■ **Records**
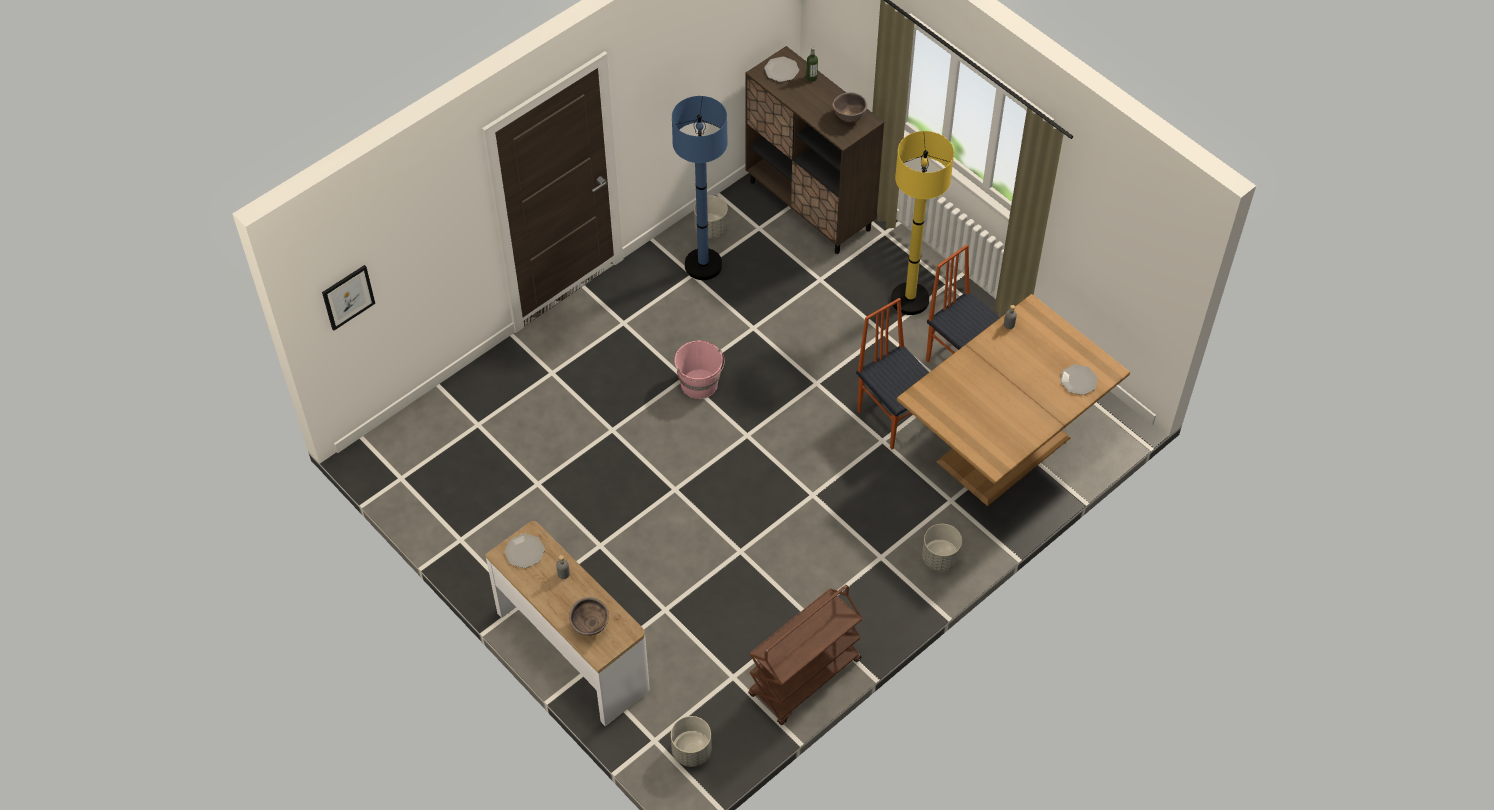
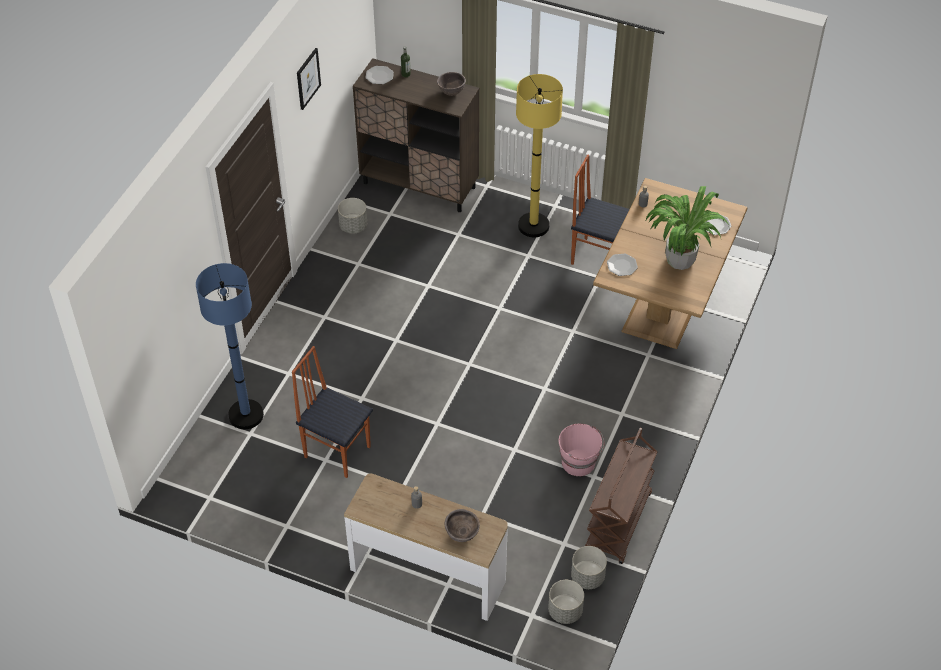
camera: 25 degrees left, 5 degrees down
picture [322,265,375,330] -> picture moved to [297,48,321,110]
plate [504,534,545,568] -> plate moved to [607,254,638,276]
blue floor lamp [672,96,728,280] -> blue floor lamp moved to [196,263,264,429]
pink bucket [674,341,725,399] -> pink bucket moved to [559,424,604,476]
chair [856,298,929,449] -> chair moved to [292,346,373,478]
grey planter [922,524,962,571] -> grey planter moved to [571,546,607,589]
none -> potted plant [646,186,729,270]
* * *
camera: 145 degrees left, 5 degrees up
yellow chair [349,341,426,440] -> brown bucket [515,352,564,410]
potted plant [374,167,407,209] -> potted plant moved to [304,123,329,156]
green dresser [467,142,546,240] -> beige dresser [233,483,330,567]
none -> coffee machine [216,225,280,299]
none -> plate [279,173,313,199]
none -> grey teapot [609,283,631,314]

■ **Task requirements**
Wherever the string "grey" shows up in the material, copy the line that holds it.

■ **Answer space**
grey planter [922,524,962,571] -> grey planter moved to [571,546,607,589]
none -> grey teapot [609,283,631,314]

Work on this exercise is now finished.